═══ Text section

Voice of the Whale


 

Setlist

Molly Joyce High and Low
Alex Groves Curved Form (St Endellion)
Andrew Hamilton In Beautiful May
George Crumb Vox Balaenae

Line-up

Alex Jakeman Flute
Siwan Rhys Piano
Donald Grant Violin
Nathaniel Boyd Cello
Joe Reiser Live sound / live electronics


 

Programme Notes

Molly Joyce ‘High and Low’

About ten seconds into my first experience of Molly Joyce’s ‘High and Low’, I knew we had to programme it. In many ways, it’s not an obvious choice for a Manchester Collective programme – it’s a solo work for a start, and we tend to perform chamber or orchestral pieces. But there’s something about the energy of this piece… it’s colossal and addictive. You hear it and you want to be near it. To soak up that resonance, to feel it seeping into your body.

This happens more than you might think. You programme a work because you just have to hear it live – you need that sugar rush. You can sense the potential high in a recording, but it’s never the same until you’re in the room.

Molly is a remarkable woman. As a result of a car accident, she has an impaired left hand, and much of her musical work is concerned with disability as a source of creative energy. Rakhi (our Music Director) and I once heard her play a live set in a noisy club in Rotterdam, just her and and an electric, vintage toy organ. Her performance that night had this same sense of tightly coiled energy. We chatted to her, and then the next morning we did some light googling, and then we found ‘High and Low’. And now here we are.

══════
═══ Information supplied

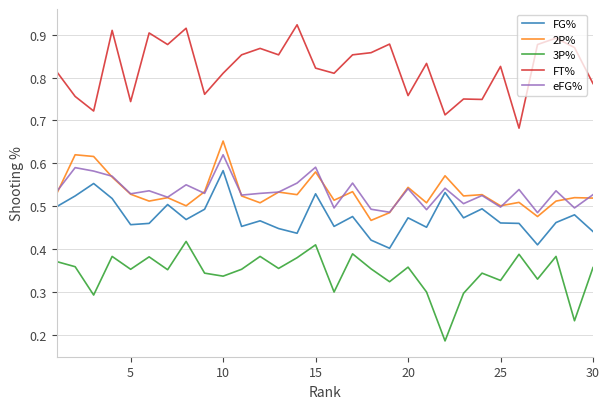

True or false: FG% and FT% intersect in this chart.

False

══════

(Problems to solve)
• a. According to the Voice of the Whale concert notes, what caused Molly Joyce's impaired left hand?
• b. Please continue the Voice of the Whale concert notes from the point where they stop.
The data is not needed for what follows.

(Replies)
• a. A car accident.

• b.
 
Molly Joyce

Molly Joyce


Alex Groves ‘Curved Form (St Endellion)’

‘Curved Form (St Endellion)’ isn’t about highs or lows – it’s about the line through the middle. Alex Groves’ work, commissioned by Manchester Collective in 2019, is a very visual piece – it’s about the line of the horizon over the sea, fading in and out of sight, viewed from a clifftop on the Cornish coast. To my ear, there’s something very impressionistic about ‘Curved Form’; it’s a musician’s memory of the rain and the mist, the cloud cover and the sea spray. You can almost hear the seagulls circling overhead, smell the salt and the seaweed. It’s music that sounds simple, until you realise that it’s never the same. Like the sea, it’s constantly changing, harmonies falling in and out of shadow, textures evolving. It’s tidal. You can hear the music breathing.

I don’t necessarily enjoy listening to all the work that we play, but I love Alex’s music. He’s written a whole set of Curved Form works, and I can completely understand the attraction – there’s something very compelling about these repeating patterns. I got particularly obsessed with ‘Curved Form (No. 4)’ a couple of years ago. You can find it on Spotify in a gorgeous recording by Eliza McCarthy.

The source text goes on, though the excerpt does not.